Significava tanto. Originaria di Rimini, ero una fuori sede che viveva a Roma e pesava sulle spalle della madre. Divenire economicamente indipendente avrebbe comportato non aver più rotte le scatole da mio fratello, ad esempio: dopo la morte di nostro padre, si era assunto la responsabilità di essere il maschio di casa mentre io me n’ero andata per fare l’attrice e non per studiare come aveva fatto lui. Dovevo dunque dimostrare di essere libera e indipendente.
E devi esserlo ancora oggi?
Certo. Ed è quello che mi piacerebbe che arrivasse anche a tutte quelle donne convinte che avere un compagno o sposarsi significhi rinunciare alla propria indipendenza economica. Una storia può sempre finire e si deve essere libere di andare come o dove ci pare senza stare appesi a nessuno: dalle cadute ci si può rialzare, partendo anche dai lavori più umili ma necessari ad avere anche una minima indipendenza e libertà.
Non che la libertà te la diano i soldi ma i soldi ti danno la possibilità di girare i tacchi e andartene, sono una sorta di paracadute. A tutte dico di non fare la cazzata che ho commesso io anni fa quando molto giovane mi sono ritrovata a Londra per seguire il ragazzo con cui stavo. Non stavo lavorando e l’ho dunque seguito prima a Barcellona e poi in Inghilterra per ritrovarmi da un giorno all’altro senza niente, per le strade di Londra con il mio levriero. Grazie a Dio, c’era sempre la mia famiglia ma mi sono rimboccata le maniche e ho iniziato ad accettare qualsiasi lavoro per riprendermi la mia casa e le mie cose. Ed è stato lì che mi sono detta ‘mai più’.
Stai oggi con un compagno con cui condividi lo stesso lavoro. È difficile conciliare vita privata e vita professionale quando accade?
Lo è, perché inevitabilmente non stacchi mai la testa: anche a casa ti ritrovi inevitabilmente a parlare sempre delle stesse cose. Anche se io e Valerio abbiamo la nostra dimensione.

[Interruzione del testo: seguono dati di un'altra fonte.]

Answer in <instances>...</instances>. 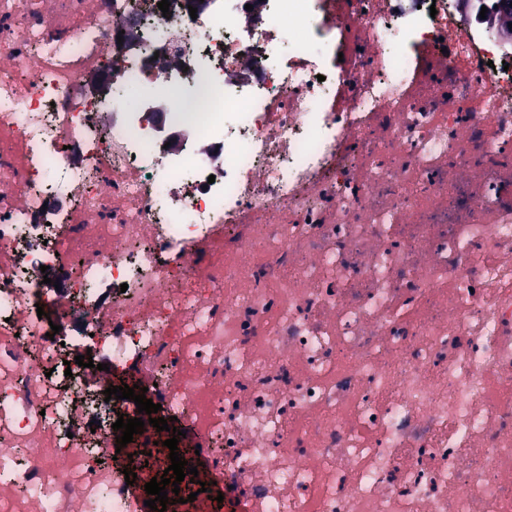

E che fai quando vuoi trovare il tuo spazio di libertà?
Per adesso, ne ho poca di libertà: ho un figlio piccolo da gestire, che ha tre anni e richiede le mie attenzioni. Con la maternità, inizia un’altra vita ancora, dove non ci si ferma mai: si finisce da una parte e si comincia da un’altra. Riesco ogni tanto ad andare al cinema e a ritagliarmi del tempo per me stessa ma è la vita che è fatta così: prima avevo così tanto tempo da non sapere che fare dalla mattina alla sera, soprattutto quando non lavoravo. Ho voluto la bicicletta e ora pedalo molto volentieri (ride, ndr).
Cosa ha rappresentato per te la nascita di Ercole?
La scoperta di tanti aspetti di me che ancora non conoscevo. Ho realizzato che tipo di donna e di madre sono e ho rivisto le mie priorità, comprendendo quali sono le cose a cui devo dedicare del tempo e quali sono invece quelle che di tempo me ne rubano e basta. Per me, la sua nascita è stata una grande gioia: desideravo tanto questo figlio…
Cosa vedi di te nei suoi occhi?
Tutto, purtroppo è uguale a me. Mi sembra di rivedere me da piccola, è matto come un cavallo e mi piace moltissimo che lo sia… è come se fosse una mia specie di clone, soprattutto ora che anch’io ho i capelli corti.
Si dice che ci si tagli i capelli quando c’è voglia di cambiamento…
Io taglio spesso i capelli. Poi li faccio riallungare e, quando mi stanco, li ritaglio. Semplicemente non amo vedermi sempre con lo stesso aspetto: mi piace cambiare e mi piace divertirmi farlo anche con i capelli.
Cosa vedi quando ti guardi allo specchio?
Vedo una donna che, dopo un certo percorso, è in pace con se stessa e con la vita. Ho ancora molto da fare ma questo è per me un momento positivo a livello personale ma so anche che arriverà l’attimo in cui si ripartirà nuovamente: non c’è mai la parola ‘fine’.
E che ne sarà della gallina che negli ultimi tre episodi di Antonia accompagna la protagonista?
Di sicuro, non l’ho cucina perché oramai sono io una gallina (ride, ndr). La gallina è l’animale guida di Antonia, la trova nel suo viaggio sciamanico ed è la metafora del cambiamento: da pollo devi diventare gallina, devi crescere e superare la paura di non farlo.